----- INPUT -----

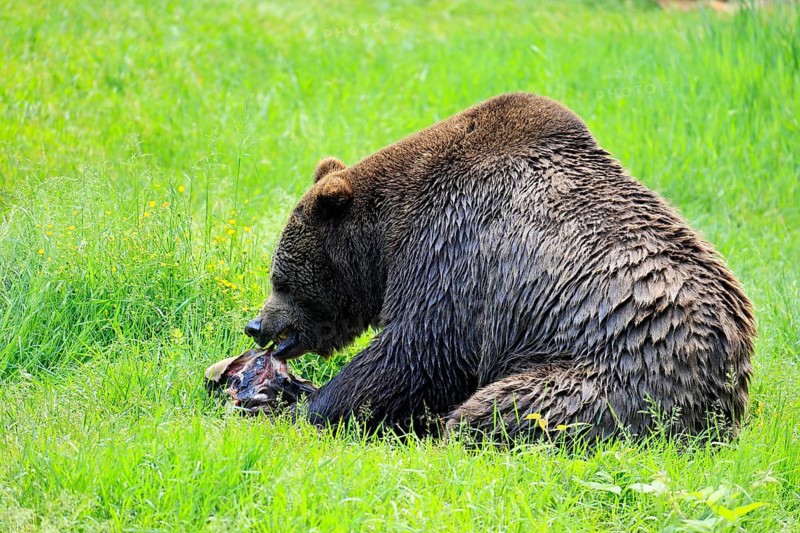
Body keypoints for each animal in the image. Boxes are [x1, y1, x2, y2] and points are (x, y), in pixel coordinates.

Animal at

-----
----- INPUT -----

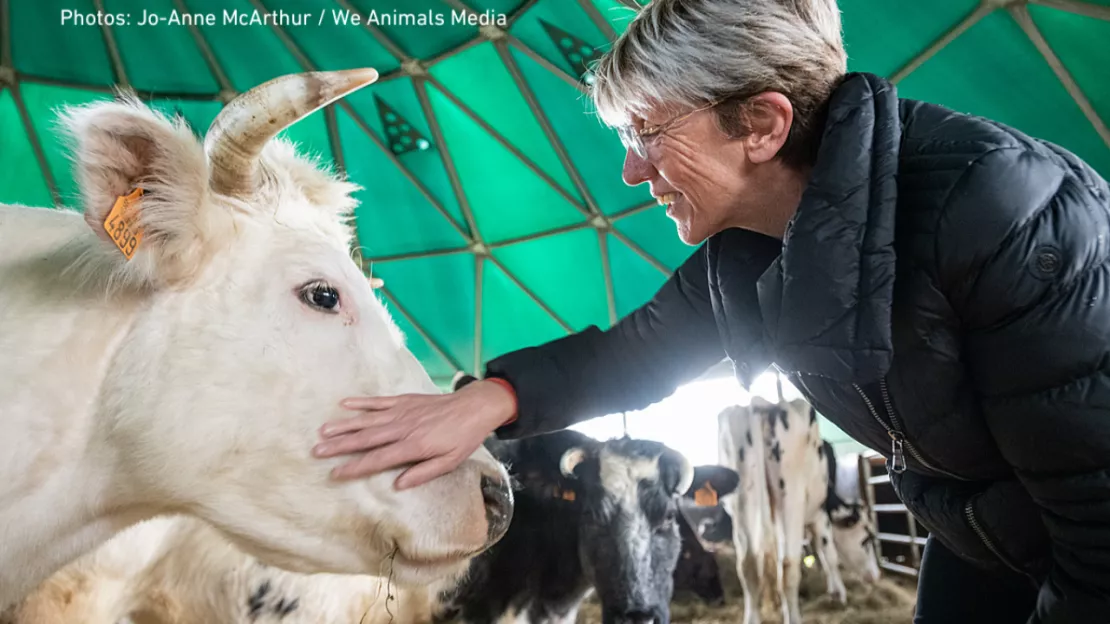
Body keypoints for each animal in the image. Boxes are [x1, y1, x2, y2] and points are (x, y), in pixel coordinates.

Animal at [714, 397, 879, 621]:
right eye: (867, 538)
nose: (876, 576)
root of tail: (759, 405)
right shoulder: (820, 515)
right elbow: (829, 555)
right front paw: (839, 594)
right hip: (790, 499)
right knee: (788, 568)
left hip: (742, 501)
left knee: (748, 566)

-----
----- INPUT -----

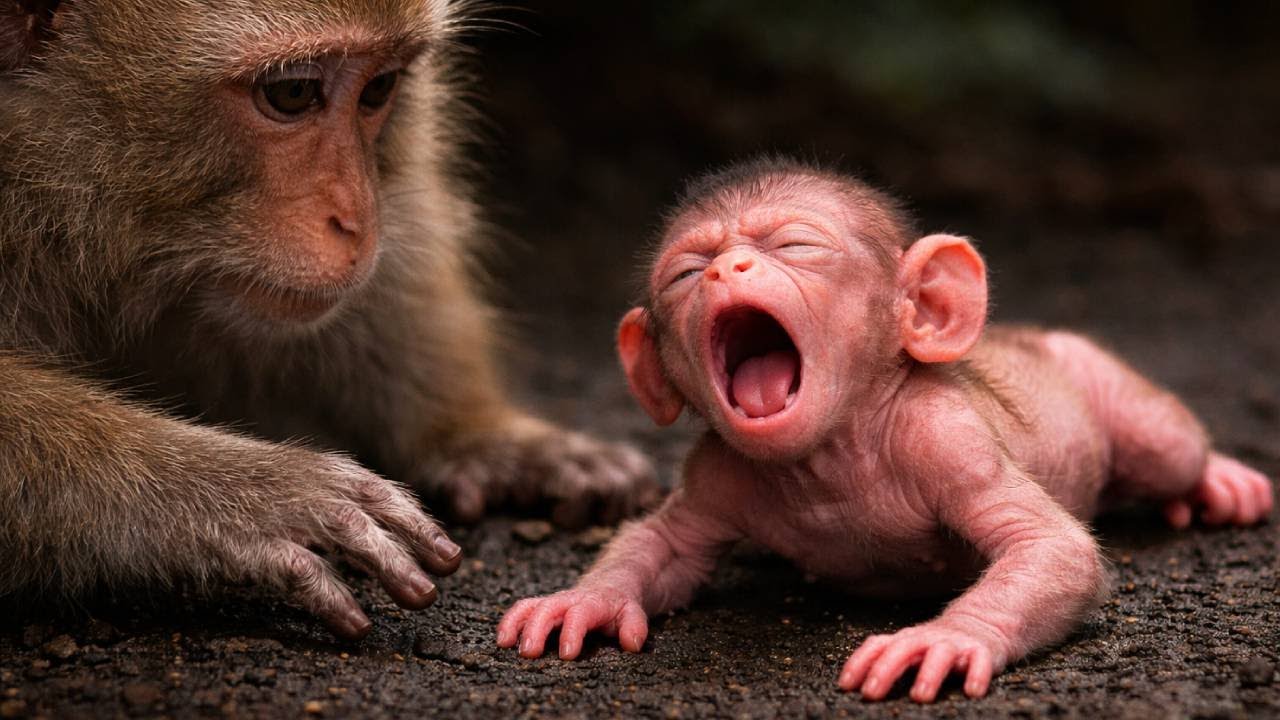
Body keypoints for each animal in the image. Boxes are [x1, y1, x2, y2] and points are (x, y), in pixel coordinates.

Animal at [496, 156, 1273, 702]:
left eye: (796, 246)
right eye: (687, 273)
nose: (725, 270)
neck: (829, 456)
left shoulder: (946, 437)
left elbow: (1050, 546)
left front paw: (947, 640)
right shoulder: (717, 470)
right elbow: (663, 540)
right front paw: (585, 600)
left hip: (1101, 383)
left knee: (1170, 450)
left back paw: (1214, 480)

-----

Scan the entries above, and wherever a line holds the string "front", copy it.

right front paw: (839, 594)
left front paw: (947, 640)
right front paw: (585, 600)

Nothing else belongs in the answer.